Digital Object Identifier: 10.1109/TCBB.2015.2510008

DNA encodes the genetic information of most living beings, except viruses that use RNA. Unlike other types of molecules, DNA is not usually described by its atomic structure being instead usually described by its base-pair sequence, i.e., the textual sequence of its subsidiary molecules known as nucleotides (adenine (A), cytosine (C), guanine (G) and thymine (T)). The three-dimensional assembling of DNA molecules based on its base-pair sequence has been, for decades, a topic of interest for many research groups all over the world. In this paper we survey the major methods found in the literature to assemble and visualize DNA molecules from their base-pair sequences. We divided these methods into three categories: predictive methods, adaptive methods, and thermodynamic methods.

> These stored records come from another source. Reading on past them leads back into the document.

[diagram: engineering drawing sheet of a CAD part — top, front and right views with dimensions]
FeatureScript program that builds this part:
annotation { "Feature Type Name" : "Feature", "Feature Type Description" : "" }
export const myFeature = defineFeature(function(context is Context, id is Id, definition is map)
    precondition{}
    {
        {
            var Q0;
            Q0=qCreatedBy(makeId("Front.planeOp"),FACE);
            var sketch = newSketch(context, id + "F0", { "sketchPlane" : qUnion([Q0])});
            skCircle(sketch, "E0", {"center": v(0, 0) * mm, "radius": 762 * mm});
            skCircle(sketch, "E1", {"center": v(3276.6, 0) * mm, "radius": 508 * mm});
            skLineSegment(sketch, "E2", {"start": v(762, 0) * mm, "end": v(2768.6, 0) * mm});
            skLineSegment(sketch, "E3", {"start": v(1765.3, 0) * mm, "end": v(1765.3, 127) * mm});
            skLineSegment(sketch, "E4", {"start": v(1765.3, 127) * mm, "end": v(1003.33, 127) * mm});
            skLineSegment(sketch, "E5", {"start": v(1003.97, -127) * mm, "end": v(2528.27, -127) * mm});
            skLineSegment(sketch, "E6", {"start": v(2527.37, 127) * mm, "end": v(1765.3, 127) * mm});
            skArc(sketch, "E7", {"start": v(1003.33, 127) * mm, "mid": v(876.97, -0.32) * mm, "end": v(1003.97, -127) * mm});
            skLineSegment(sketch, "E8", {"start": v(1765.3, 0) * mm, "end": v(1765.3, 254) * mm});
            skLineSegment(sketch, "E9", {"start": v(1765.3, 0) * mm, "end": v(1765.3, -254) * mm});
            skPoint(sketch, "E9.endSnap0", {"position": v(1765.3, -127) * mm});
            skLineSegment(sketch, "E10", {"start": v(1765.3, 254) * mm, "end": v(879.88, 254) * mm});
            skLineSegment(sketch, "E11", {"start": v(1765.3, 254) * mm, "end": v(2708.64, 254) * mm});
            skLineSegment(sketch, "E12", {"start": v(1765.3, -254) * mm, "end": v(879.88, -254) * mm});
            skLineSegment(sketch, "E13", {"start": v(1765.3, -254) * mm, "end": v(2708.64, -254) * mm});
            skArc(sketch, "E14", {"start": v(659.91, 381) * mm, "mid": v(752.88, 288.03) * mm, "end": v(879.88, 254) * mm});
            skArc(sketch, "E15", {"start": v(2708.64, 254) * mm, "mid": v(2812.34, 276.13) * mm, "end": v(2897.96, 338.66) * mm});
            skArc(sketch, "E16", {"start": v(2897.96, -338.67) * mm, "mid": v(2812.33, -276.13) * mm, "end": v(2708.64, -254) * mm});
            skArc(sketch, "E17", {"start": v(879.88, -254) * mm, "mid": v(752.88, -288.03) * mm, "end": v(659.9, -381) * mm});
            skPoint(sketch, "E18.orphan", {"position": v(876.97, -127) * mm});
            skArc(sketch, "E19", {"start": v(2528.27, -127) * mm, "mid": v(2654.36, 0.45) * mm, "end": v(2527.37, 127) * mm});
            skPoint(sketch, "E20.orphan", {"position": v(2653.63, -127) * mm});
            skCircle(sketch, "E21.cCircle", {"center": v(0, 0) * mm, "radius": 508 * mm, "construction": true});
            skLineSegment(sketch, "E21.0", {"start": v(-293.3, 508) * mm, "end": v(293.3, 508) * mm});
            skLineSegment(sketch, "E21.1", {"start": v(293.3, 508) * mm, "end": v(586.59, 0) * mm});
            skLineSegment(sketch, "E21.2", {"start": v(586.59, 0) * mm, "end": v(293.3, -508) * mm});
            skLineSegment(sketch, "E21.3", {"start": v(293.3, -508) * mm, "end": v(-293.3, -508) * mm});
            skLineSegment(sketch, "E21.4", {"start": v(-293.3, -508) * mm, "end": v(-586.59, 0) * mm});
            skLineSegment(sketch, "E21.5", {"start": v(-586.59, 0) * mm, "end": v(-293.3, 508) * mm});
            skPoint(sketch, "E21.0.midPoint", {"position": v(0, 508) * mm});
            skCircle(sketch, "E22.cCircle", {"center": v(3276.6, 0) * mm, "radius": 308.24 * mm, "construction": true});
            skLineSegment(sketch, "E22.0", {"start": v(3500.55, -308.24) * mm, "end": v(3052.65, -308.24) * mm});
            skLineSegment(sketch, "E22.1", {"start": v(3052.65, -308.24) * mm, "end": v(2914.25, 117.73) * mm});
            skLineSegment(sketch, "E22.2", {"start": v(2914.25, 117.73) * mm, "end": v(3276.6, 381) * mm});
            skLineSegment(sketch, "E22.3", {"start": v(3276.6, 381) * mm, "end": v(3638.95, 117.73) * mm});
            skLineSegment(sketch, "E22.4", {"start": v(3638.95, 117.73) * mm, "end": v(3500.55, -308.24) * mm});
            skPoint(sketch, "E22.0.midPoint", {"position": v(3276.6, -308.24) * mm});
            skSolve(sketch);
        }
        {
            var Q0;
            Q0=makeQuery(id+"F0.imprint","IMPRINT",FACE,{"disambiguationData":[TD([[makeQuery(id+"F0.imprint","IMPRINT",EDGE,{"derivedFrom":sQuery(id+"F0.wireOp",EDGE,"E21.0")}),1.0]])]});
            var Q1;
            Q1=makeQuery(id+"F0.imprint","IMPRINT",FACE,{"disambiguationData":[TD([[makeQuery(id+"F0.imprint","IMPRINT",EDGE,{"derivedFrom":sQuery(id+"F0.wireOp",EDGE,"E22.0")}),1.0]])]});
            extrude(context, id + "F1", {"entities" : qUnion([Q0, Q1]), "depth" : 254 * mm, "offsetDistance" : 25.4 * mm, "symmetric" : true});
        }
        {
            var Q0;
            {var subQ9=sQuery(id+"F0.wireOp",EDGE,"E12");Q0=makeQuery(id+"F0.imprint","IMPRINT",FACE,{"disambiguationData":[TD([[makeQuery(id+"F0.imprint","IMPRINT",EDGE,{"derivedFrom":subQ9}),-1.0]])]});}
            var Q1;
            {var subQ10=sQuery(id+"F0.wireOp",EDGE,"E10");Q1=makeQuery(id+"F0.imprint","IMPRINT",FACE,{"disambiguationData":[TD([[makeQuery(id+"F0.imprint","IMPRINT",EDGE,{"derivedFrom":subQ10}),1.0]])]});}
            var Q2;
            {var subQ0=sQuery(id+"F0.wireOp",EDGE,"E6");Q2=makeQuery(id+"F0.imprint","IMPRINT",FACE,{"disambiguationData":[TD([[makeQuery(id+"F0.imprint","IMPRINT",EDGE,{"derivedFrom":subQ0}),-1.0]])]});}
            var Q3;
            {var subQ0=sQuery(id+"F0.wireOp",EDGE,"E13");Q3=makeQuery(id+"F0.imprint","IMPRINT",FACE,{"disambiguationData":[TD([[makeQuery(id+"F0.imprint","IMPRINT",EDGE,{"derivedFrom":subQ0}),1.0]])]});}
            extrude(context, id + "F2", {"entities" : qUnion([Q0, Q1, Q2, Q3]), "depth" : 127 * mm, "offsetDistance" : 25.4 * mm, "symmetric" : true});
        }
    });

Predictive methods aim to predict a conformation of the DNA from its base pair sequence, while the goal of adaptive methods is to assemble DNA base-pairs sequences along previously known conformations, as needed in scenarios such as DNA Monte Carlo simulations. Unlike these two geometric methods, thermodynamic methods are energy-based and aim to predict secondary structural motifs of DNA in cases where hydrogen bonds between base pairs might be broken because of temperature changes. We also present the major software tools that implements predictive, adaptive and thermodynamic methods.